This guy can’t be real, I tell myself, and it’s that which fascinates me. He’s larger-than-life, mythic even, but I kind of see him reaching out for that state and that both undercuts and emphasizes his, er, grandeur.

(I haven’t read this book, but I’m willing to explore the idea that Springsteen sings the American nation-state.)

I feel I’m writing myself into a corner here though, and all this was really just meant to be mere prologue to how I also like it when a non-Filipino talks about Philippine culture without adulation, with affection that doesn’t shrink from criticism. Your Honor? Ladies and gentlemen of the jury?

Exhibit A: David Byrne and the experiences that helped him with Here Lies Love.

Exhibit B: Author Robin Hemley, whose Dispatches from Manila show him more fully assimilated than Byrne, but–and this is crucial–never completely so.

Wonderful pieces, all of these, and reading them is being on the inside looking from the outside at the inside. Utterly vertiginous, and delightful precisely because of that.

“Where I’m From”

I’ve enclosed those three words in quotation marks–conspicuously missing from the Permalink–because I’m not going to talk about where I’m from, at least not here/now.

I will, however, talk about this poem as a writing assignment. It is a rather enjoyable experience, even if (more so?) one were to do it in a fashion that’s somewhat schematic.

My teacher used Pat Schneider’s Writing Alone and With Others, but I’m not sure my efforts, fun as they are, supports the claim that this exercise “has produced gorgeous pieces from the entire workshop with almost unfailing consistency.” My work seems to belong to that zone marked by “almost.”

I suspect a significant part of this is rooted in the unresolved simultaneity of my fascination for and my suspicion of the poet’s I, but there’s also the aversion I feel towards writing poems about my childhood (which could be traced back to issues that would give a Freudian fits, or simply my having listened to this at a formative age).
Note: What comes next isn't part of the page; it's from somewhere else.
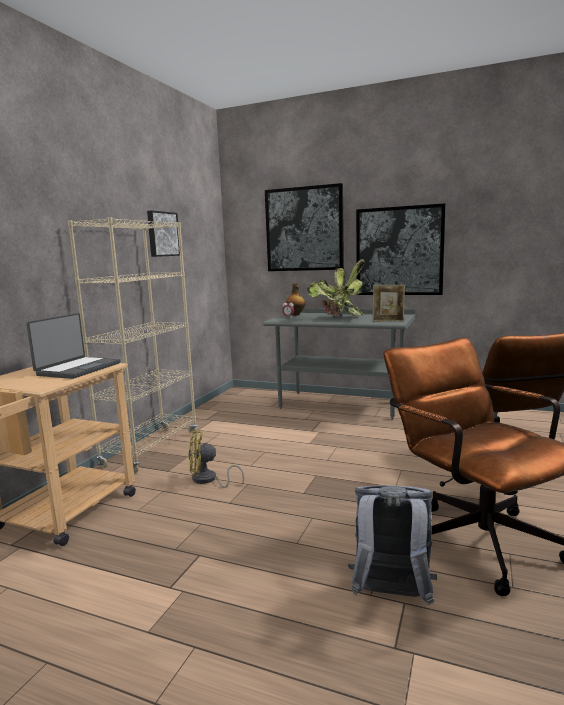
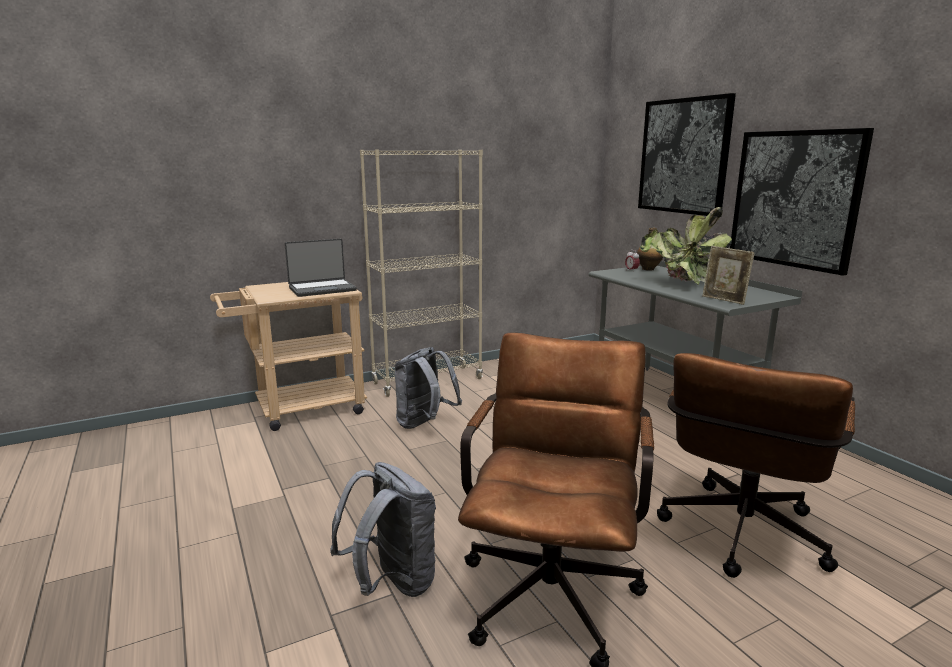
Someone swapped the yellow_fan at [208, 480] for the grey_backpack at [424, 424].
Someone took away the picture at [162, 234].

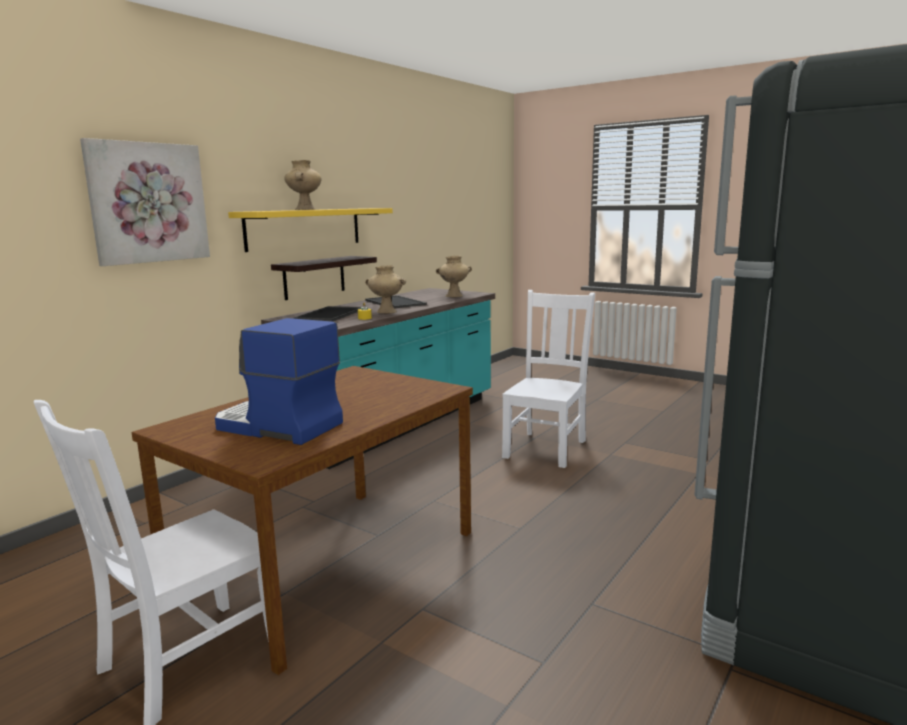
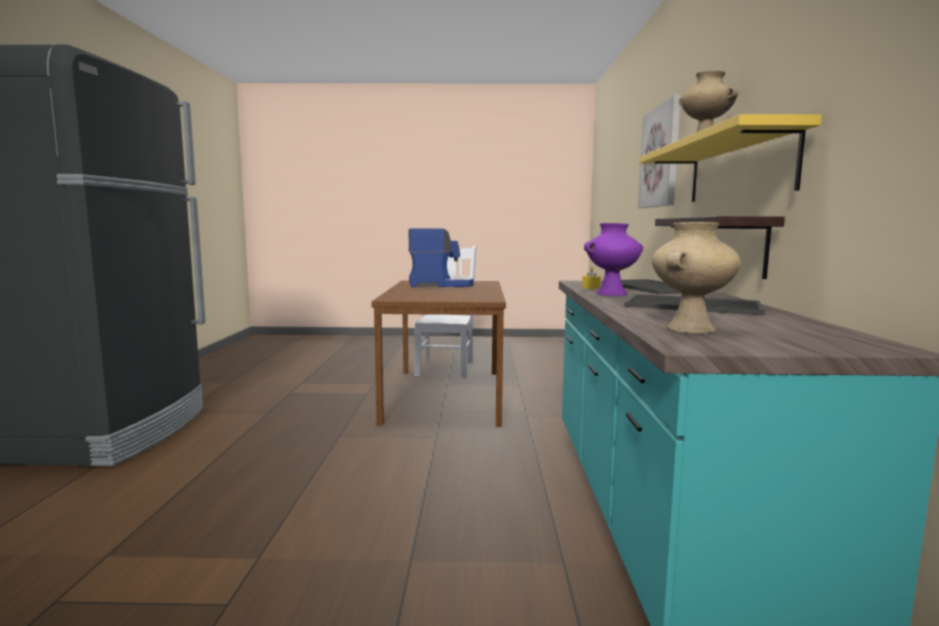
Someone repainted the beige_vase at [386, 312], which became the purple_vase at [611, 294].
Someone took away the white_chair at [546, 448].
Or maybe I should just be a little more focused. I should really do a bout of intensely concentrated writing, rather than the lazy scribbling I’ve been doing, similar to the way I doodle when, say, over the phone. And I should really open the work to the exacting tasks and demands in what I’ve been reading lately (and not-so-recently).

Still, I suspect that my resolve to focus on craft might be a ploy to shift the emphasis away from something else.

Nick Cave on Love Songs

I’ve just caught up on some recent discussions about Cave. In light of the sometimes-heated exchanges that have taken place, many of which I agree with despite being a big fan, perhaps now is not the time to shift the focus away from those substantial discussions in favor of Cave’s remarks on the love song.

Still, here it is as a lecture, a version that contains slightly more typographical errors than its more polished reappearance in The Guardian (parts one and two). I so want this, almost as much as I want to see his Gladiator 2 screenplay filmed.